• _What to do_
1. Check each statement against the notes on stored procedures and SQL joins, answering yes or no and quoting the words from the notes that decide it: (a) An inner join displays matches only. (b) A full outer join returns all rows from the left table and only the matching rows from the right table. (c) A foreign key refers to a primary key of another table.
2. Extend the notes on stored procedures and SQL joins from their last line, keeping their style.

• _Source document_
------------------------------

Q. stored procedures vs. transactions?

A.

transaction은 작업의 한 unit으로써, 한번에 처리되어야 할 연산의 단위이다.

이런 여러 개의 transaction을 모아서 일종의 module로 모아놓은 것이 stored procedure.

예를 들면 금융권에서 돈을 가져오고 체크하는 일종의 한 개의 '프로시저'를 만들 수 있고,

이 '프로시저' 내부에는 여러 개의 transaction이 저장되어 있음.

database에 저장되어 있는 stored proecdure를 사용해 효율적이게 한 번에 작업 실행 가능

 

* JOIN Statements *

 

# Join Operator = combine rows from two or more tables (based on a relationship)

- the tables that are joined are related to the primary & foreign keys

→ primary key) uniquely identifies each row in a table

→ foreign key) refers to a primary key of another table

 

# inner join
- displays matches only

 

 

- the rows are displayed if the borrower matches

- if the key columns in both tables have the same name, need to explicitly reference each using a table name or alias

 

# outer join

- unlike inner joins, outer joins also return the rows that do not have a match between the tables

- Left outer join) all rows from the left table & any matching rows from the right table

- RIght outer join) all rows from the right table & any matching rows from the left table

- Full outer join) all rows from both tables

 

- (하단) BORROWER is the left table, LOAN is the right table -

 

(same goes for the RIGHT JOIN & FULL JOIN (in the sql statement))

------------------------------

• _Listed records_
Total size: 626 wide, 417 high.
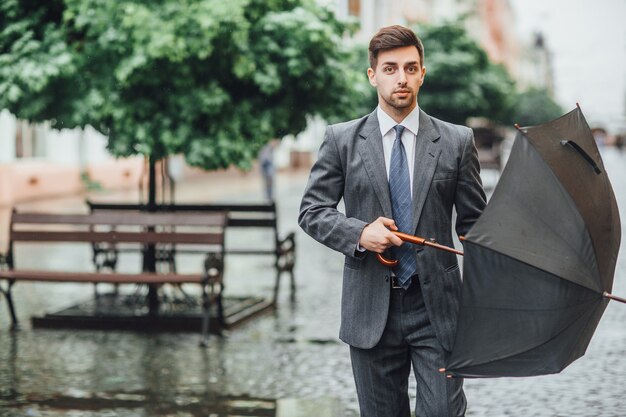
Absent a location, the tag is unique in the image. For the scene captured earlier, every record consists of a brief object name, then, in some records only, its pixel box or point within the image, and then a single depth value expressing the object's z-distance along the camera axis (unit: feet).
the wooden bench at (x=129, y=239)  28.43
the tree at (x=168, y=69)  28.50
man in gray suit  12.47
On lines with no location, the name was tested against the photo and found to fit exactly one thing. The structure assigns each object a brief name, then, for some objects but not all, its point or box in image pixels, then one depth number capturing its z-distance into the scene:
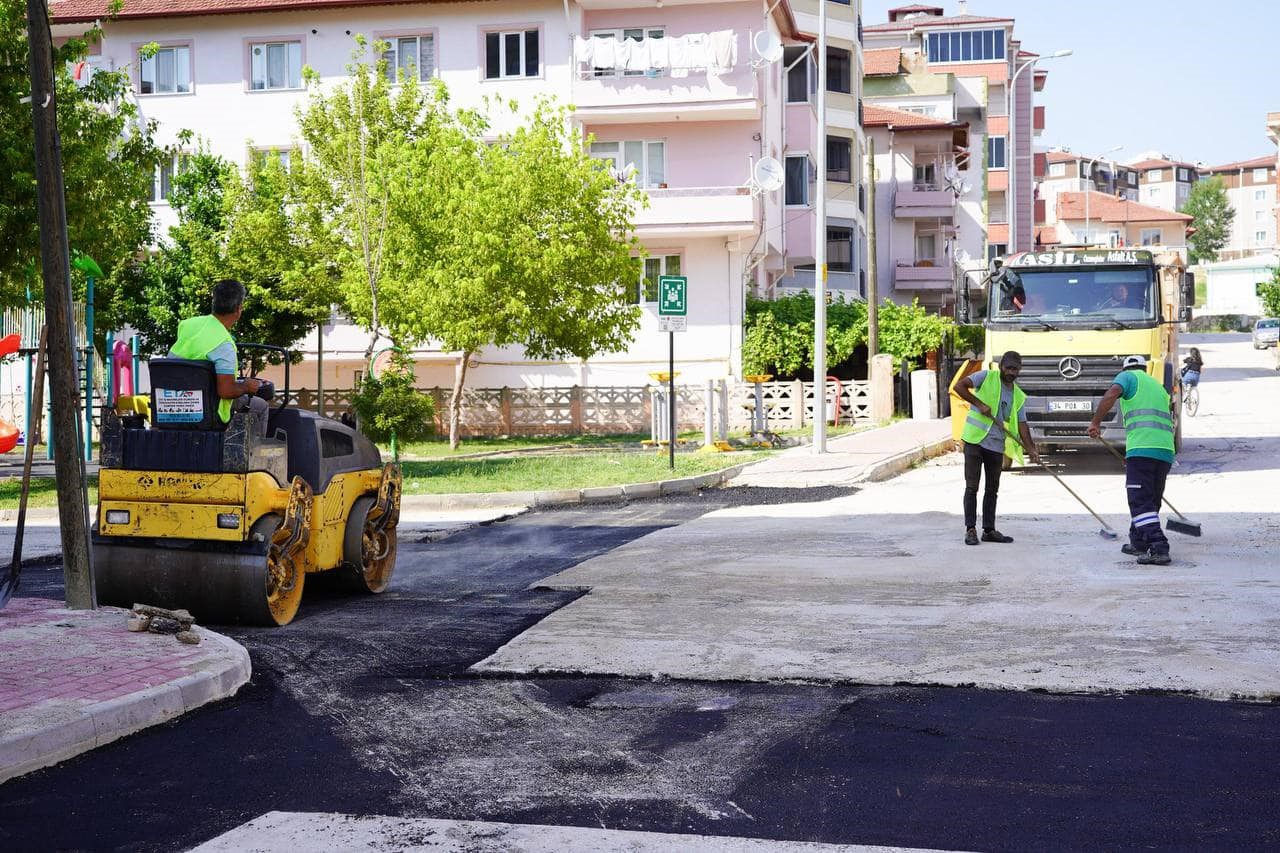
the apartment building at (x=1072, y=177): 141.38
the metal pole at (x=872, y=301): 33.19
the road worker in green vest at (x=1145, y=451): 11.09
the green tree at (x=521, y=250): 27.17
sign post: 20.55
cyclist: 32.94
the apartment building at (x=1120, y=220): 116.12
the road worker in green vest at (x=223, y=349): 8.47
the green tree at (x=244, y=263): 33.16
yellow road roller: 8.48
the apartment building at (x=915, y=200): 57.19
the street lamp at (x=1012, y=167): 41.16
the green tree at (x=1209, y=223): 134.62
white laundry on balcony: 34.06
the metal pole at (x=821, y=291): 23.52
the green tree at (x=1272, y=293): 69.69
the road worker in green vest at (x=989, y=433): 12.72
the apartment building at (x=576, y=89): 34.53
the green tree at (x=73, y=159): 16.69
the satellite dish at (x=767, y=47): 32.91
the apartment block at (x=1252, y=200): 154.00
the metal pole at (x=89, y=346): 17.02
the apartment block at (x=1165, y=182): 162.25
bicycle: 33.62
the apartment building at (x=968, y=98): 66.44
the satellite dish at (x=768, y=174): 32.88
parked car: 71.00
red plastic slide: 14.84
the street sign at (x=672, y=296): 20.58
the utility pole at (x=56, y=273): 8.92
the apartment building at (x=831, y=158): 42.94
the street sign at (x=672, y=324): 20.80
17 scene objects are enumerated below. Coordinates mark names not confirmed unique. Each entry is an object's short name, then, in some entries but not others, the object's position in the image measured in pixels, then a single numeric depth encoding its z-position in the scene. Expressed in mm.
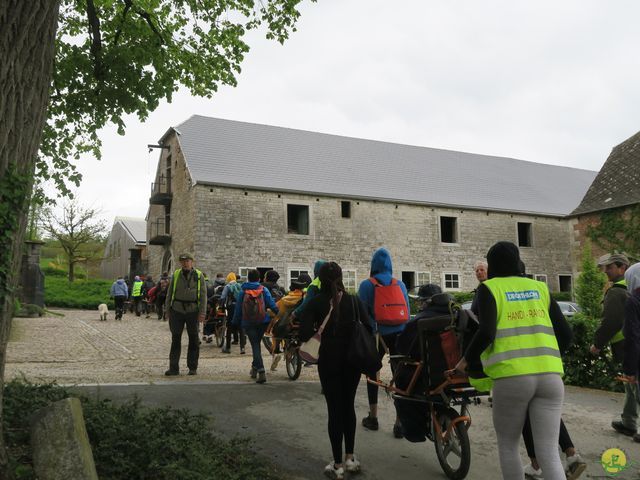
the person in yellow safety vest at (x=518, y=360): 2949
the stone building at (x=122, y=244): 36656
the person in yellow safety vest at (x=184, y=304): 7699
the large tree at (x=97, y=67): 3377
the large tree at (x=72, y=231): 32969
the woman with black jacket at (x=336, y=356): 3998
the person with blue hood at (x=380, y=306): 5246
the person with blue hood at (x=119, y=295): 18703
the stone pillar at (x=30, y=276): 18141
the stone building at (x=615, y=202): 16859
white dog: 18359
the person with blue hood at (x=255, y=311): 7512
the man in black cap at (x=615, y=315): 5074
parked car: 15979
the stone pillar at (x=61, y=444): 2875
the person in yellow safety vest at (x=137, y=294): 21578
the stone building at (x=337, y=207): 20203
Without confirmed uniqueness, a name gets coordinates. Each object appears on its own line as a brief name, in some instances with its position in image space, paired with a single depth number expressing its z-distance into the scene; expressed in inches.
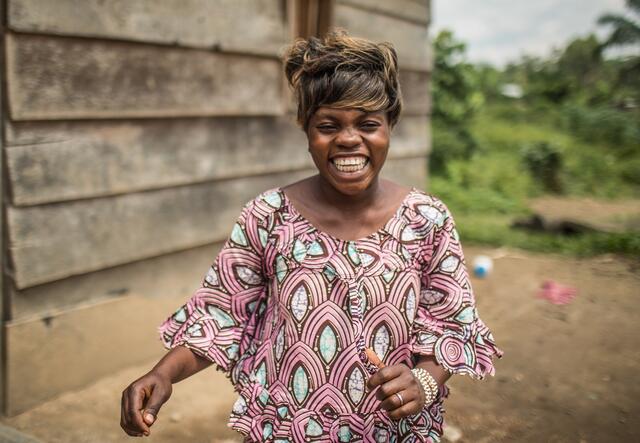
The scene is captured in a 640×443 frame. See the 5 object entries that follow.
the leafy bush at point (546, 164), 438.3
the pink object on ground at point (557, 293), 195.3
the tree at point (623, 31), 391.5
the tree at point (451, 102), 456.1
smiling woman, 58.2
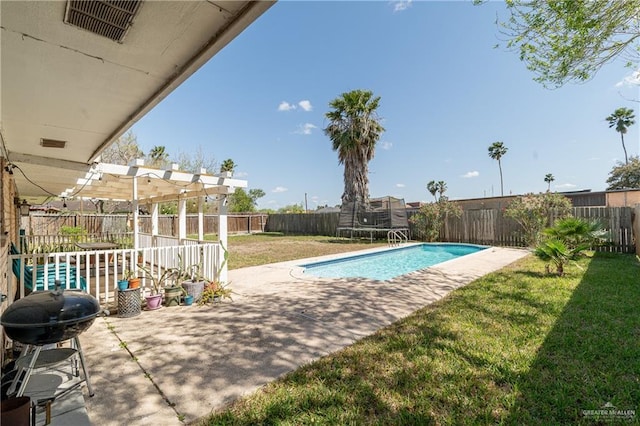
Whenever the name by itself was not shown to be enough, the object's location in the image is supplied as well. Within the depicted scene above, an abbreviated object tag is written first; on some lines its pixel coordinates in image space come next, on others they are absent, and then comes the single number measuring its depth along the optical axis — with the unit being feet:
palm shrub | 18.94
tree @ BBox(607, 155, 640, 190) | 85.76
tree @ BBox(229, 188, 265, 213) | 106.52
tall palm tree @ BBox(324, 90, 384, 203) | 56.90
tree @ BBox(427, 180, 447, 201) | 142.32
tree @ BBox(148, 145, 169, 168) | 70.16
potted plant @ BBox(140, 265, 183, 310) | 14.74
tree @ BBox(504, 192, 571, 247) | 33.42
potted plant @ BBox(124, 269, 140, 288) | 14.16
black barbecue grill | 5.74
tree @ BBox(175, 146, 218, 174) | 74.23
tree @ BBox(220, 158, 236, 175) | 93.91
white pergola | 15.05
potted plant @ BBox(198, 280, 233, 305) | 15.69
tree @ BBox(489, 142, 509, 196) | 120.06
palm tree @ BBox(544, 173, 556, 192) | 127.20
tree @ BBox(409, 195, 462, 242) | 44.83
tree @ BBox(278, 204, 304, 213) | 122.97
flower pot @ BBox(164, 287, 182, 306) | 15.33
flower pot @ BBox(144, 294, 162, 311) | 14.70
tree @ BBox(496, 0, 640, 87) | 17.24
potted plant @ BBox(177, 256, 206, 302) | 15.74
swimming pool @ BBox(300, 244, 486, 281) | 28.12
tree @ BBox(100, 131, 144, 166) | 58.08
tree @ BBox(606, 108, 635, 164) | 99.04
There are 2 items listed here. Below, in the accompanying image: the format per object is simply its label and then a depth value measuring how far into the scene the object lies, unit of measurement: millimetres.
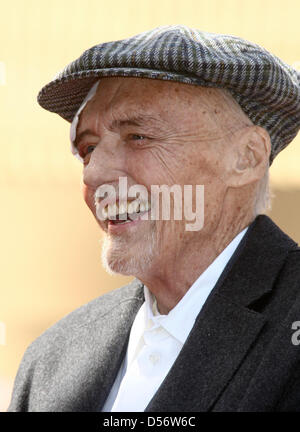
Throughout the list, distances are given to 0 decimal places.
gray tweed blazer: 2635
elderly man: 2692
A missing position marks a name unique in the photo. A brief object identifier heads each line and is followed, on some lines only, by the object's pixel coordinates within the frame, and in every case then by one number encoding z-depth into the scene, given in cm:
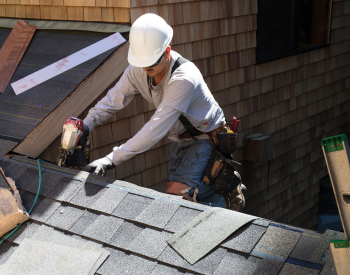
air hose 235
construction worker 273
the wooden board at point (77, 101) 331
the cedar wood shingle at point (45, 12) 471
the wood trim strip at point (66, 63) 389
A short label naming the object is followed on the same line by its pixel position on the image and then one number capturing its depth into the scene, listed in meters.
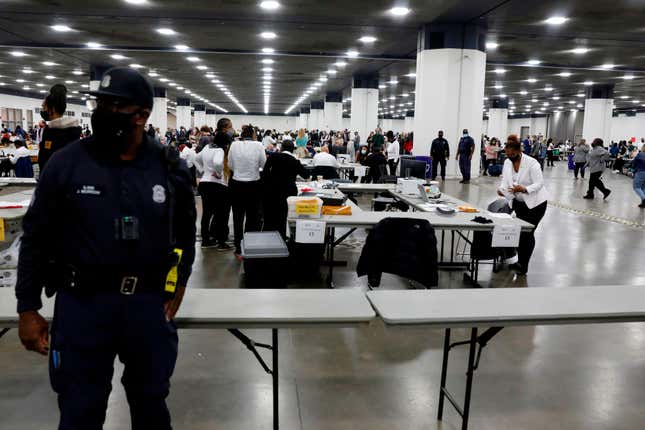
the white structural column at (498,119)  33.11
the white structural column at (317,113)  38.31
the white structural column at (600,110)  24.95
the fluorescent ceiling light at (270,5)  11.30
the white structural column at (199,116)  47.25
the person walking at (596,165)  12.97
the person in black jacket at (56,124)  3.60
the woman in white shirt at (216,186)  6.39
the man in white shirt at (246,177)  6.11
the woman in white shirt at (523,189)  5.66
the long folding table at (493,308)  2.43
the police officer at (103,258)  1.64
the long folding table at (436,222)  4.90
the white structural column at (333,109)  30.20
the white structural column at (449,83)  13.85
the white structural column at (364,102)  22.61
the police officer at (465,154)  14.23
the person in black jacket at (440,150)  14.17
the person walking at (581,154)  18.52
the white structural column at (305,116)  45.84
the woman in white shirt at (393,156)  15.96
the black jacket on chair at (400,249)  4.37
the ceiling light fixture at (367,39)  15.00
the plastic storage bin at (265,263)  4.51
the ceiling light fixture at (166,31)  14.38
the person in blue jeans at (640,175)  11.91
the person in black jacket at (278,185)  5.96
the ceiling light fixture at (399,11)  11.74
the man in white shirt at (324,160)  9.40
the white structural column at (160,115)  27.86
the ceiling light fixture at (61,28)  14.15
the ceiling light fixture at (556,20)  12.27
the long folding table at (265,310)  2.38
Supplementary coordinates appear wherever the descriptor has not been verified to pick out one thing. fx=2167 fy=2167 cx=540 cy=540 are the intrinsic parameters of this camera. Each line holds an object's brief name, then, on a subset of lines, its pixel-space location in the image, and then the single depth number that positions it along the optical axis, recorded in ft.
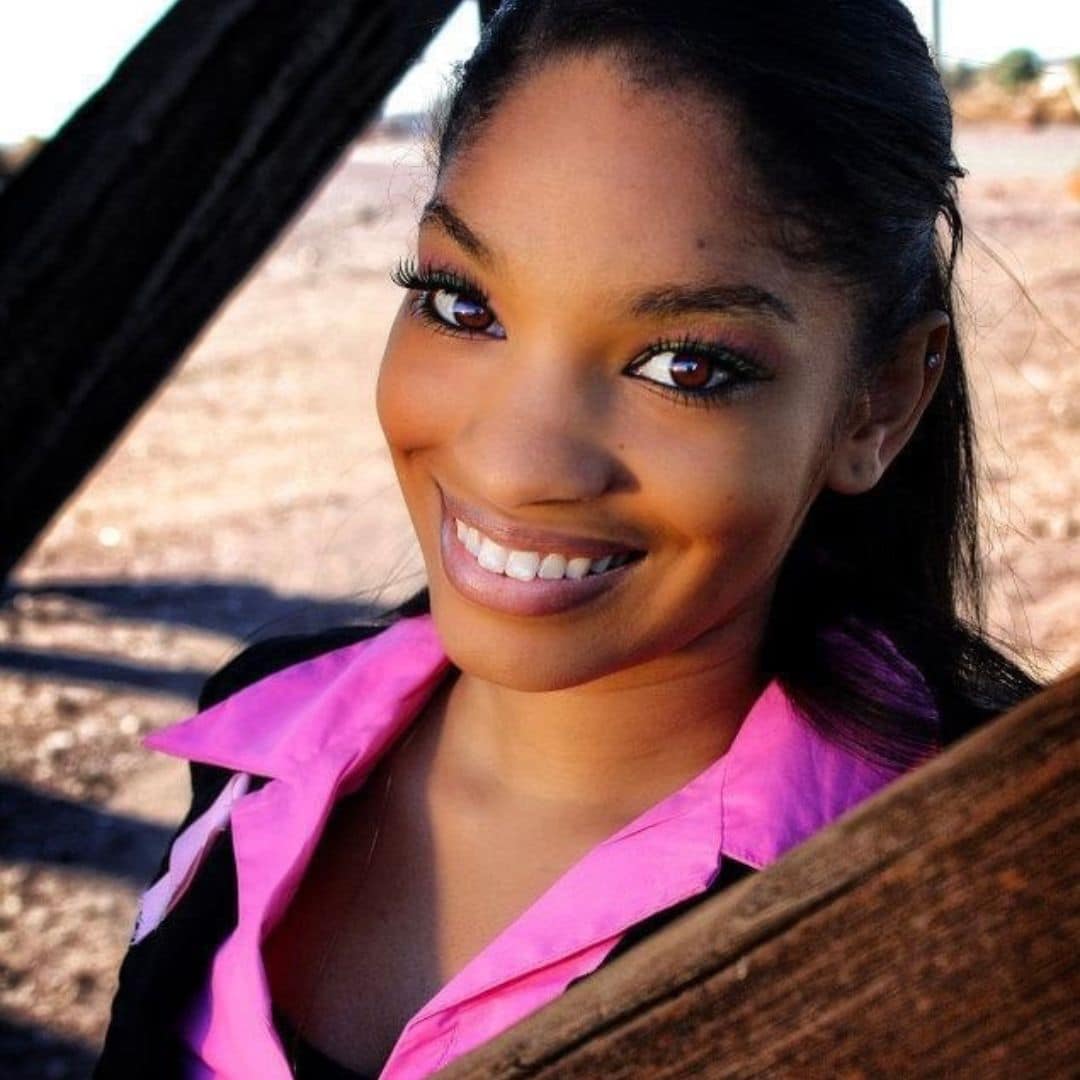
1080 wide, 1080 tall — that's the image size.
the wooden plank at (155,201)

------------------------------

• _Results of the exercise_
1.
(a) Yes: "displays matches only".
(b) No: "Full outer join) all rows from both tables".
(c) Yes: "refers to a primary key of another table".

2.
 

# CROSS JOIN
SELECT column_name(s)
FROM table1
CROSS JOIN table2;

# INNER JOIN
SELECT column_name(s)
FROM table1
INNER JOIN table2
ON table1.column_name = table2.column_name;
WHERE condition;

# LEFT OUTER JOIN
SELECT column_name(s)
FROM table1
LEFT OUTER JOIN table2
ON table1.column_name = table2.column_name
WHERE condition;

# RIGHT OUTER JOIN
SELECT column_name(s)
FROM table1
RIGHT OUTER JOIN table2
ON table1.column_name = table2.column_name
WHERE condition;

# FULL OUTER JOIN
SELECT column_name(s)
FROM table1
FULL OUTER JOIN table2
ON table1.column_name = table2.column_name
WHERE condition;

# SELF JOIN (to compare rows within the same table)
SELECT column_name(s)
FROM table1 T1, table1 T2
WHERE condition;

ex)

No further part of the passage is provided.